I am not the first to note that much of the world is taken up with un-necessary and ridiculous things. Much of what we buy we do for status or are driven by advertisements or unthinking habit. If the worst comes, it will be interesting to see how people who get around in large chrome-decorated pick-up trucks nowadays react to being forced to plod about on foot, without their status symbols to buoy their self-confidence, make them feel big.


In fact, if civilization collapses, it might be safer to isolate oneself on hidden farms and try to avoid notice by the bands of marauding thieves and pillagers who would troll the highways. Like Mad Max but with boreal forests instead of bare deserts.


A first step might be to block or dig up any paved roads in the area to prevent these free-wheeling marauders from getting easy access. A couple fair-sized trees would provide a significant block to marauder. Instead of a few seconds to get through that point, it would be minutes out of their cars, exposed and on foot, with maybe another block just past the next bend. If the fallen trees are draped with barbed wire, the road-block is likely to be almost impassable to any fast-wheeling bandit.

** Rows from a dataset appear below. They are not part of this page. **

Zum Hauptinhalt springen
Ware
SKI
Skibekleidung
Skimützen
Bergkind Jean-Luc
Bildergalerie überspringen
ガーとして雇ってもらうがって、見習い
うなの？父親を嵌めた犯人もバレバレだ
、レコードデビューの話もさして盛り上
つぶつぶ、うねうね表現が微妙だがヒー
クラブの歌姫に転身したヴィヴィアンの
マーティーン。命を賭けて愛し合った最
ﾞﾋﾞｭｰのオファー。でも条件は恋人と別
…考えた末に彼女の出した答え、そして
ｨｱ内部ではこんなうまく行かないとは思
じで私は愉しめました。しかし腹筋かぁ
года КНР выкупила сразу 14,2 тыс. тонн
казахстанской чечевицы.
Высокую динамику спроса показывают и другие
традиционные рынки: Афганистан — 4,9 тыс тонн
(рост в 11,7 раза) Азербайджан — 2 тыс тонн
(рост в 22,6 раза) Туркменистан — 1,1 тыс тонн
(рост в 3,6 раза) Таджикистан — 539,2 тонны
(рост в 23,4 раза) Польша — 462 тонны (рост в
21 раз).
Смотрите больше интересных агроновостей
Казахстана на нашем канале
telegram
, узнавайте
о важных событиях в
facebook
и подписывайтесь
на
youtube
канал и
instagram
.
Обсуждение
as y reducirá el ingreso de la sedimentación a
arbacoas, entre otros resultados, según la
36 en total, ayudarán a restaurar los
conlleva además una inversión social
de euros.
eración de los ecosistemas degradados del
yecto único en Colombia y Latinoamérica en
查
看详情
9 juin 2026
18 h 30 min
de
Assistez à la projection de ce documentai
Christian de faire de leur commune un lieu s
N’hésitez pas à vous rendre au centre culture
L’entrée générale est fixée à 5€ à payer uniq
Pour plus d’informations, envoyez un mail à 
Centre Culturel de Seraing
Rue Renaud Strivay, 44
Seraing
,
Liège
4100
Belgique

This might be pessimistic about our fellow humans, but seeing how some/ many drive today and the general me-first, selfishness out there, it is difficult to believe that under harsh conditions their behaviour will improve. For sure after a couple years the bad ones will do themselves or each other in, and the rough edges will be smoothed out of the rest.

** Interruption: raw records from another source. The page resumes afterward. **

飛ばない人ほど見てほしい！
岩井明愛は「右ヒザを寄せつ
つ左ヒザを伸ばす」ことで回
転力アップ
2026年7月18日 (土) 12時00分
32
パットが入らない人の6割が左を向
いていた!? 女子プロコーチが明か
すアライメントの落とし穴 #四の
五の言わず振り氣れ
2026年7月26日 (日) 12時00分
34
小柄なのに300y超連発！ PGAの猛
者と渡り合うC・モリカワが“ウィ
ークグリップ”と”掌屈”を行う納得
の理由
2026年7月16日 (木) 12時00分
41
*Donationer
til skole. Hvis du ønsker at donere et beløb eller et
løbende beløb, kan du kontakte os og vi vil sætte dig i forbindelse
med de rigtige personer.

Heck - probably the first winter - a true test of character - will winnow out those who don't share or care. Those who rely on someone telling them what to do - who are not self-starters, who are not self-disciplined - will have a difficult or impossible time of it.

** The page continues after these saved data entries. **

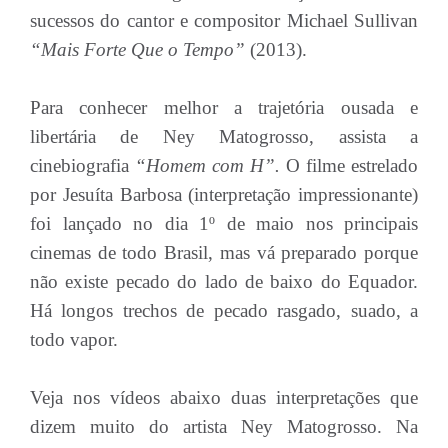
sucessos do cantor e compositor Michael Sullivan
“Mais Forte Que o Tempo”
(2013).
Para conhecer melhor a trajetória ousada e
libertária de Ney Matogrosso, assista a
cinebiografia
“Homem com H”.
O filme estrelado
por Jesuíta Barbosa (interpretação impressionante)
foi lançado no dia 1º de maio nos principais
cinemas de todo Brasil, mas vá preparado porque
não existe pecado do lado de baixo do Equador.
Há longos trechos de pecado rasgado, suado, a
todo vapor.
Veja nos vídeos abaixo duas interpretações que
dizem muito do artista Ney Matogrosso. Na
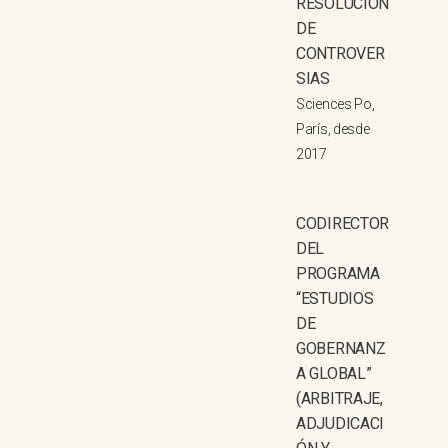
RESOLUCIÓN
DE
CONTROVER
SIAS
Sciences Po,
París, desde
2017
CODIRECTOR
DEL
PROGRAMA
“ESTUDIOS
DE
GOBERNANZ
A GLOBAL”
(ARBITRAJE,
ADJUDICACI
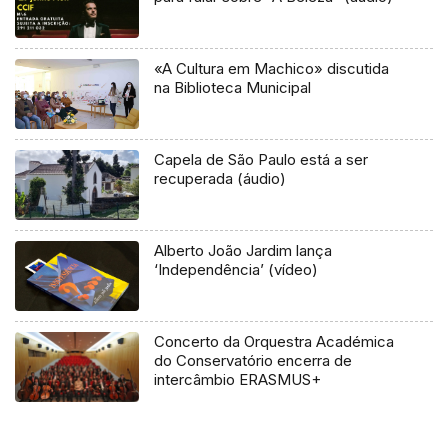
«A Cultura em Machico» discutida
na Biblioteca Municipal
Capela de São Paulo está a ser
recuperada (áudio)
Alberto João Jardim lança
‘Independência’ (vídeo)
Concerto da Orquestra Académica
do Conservatório encerra de
intercâmbio ERASMUS+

It is said that hunter-gatherers were able to satisfy their simple needs with just a few hours of work a day. We too could live that easily if we lowered our needs. As an experiment in the 1920s and 30s, several went to live in the woods. Some more mainstream adopted "wilderness welfare," that I refer to above, but the ones I am talking about now actually tried to go back to stone age technology. If you are interested you may find references to these in old newspapers.